If a judge or a member of his former law firm was involved with the case prior to the judge taking the bench, it is clear that he should disqualify himself.  The Commission assumed that the only business relationship between the new judge and his former law firm is that the former law firm is serving as a collecting agency for attorney fees which were earned by the judge prior to his assuming the bench.

Supreme Court Rule 2, Canon 3 (C)91)(d)(ii) states:

A judge should disqualify himself in a proceeding in which his impartiality might reasonably be questioned ...

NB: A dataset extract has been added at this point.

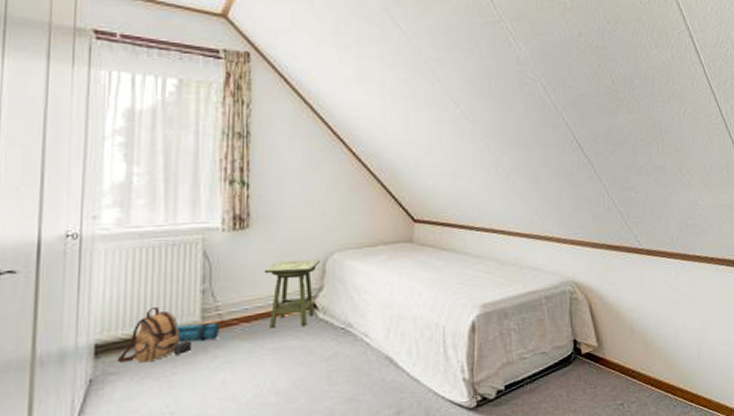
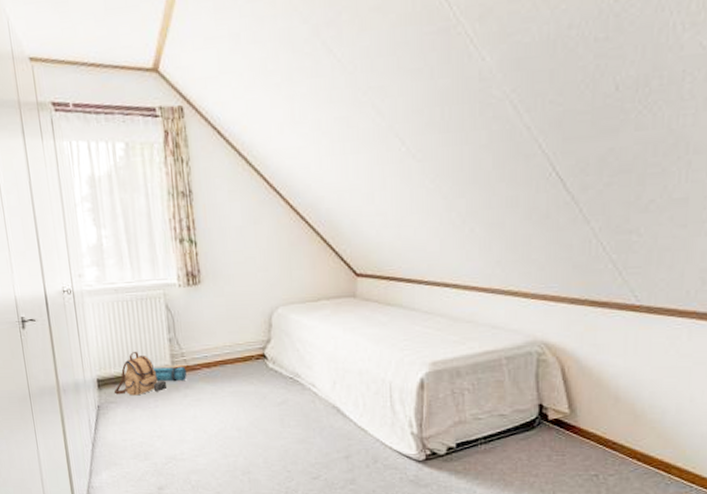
side table: present [264,259,320,328] -> none [217,313,266,374]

In Opinion 143 the Commission determined that when a judge is selling his interest in his law practice to his former associate and is also leasing an office building to his former law associate, he should notify the parties and their attorneys of the business relationship in accordance with Canon 3(D) “remittal of disqualification.” The Commission made this determination based upon the possibility that any fee generated by the former associate’s practice before the judge could be used to pay the judge for the law practice purchase or for rent and thus the judge could be considered to have “an interest that could be substantially affected by the outcome of the proceeding”. [Canon 3(C)(1)(d)(ii)] However, in the present case the only business relationship between the law firm and the judge is that the law firm is collecting back due attorney fees on old cases.  In the opinion of the Commission on Retirement, Removal and Discipline such a minor business relationship is not such that it would be substantially affected by the outcome of new proceedings before the judge. As a result, the judge need not disqualify himself or follow the procedure of remittal of disqualification where the only business relationship between the judge and his former law firm is one where the law firm is collecting back due attorney fees on behalf of the judge.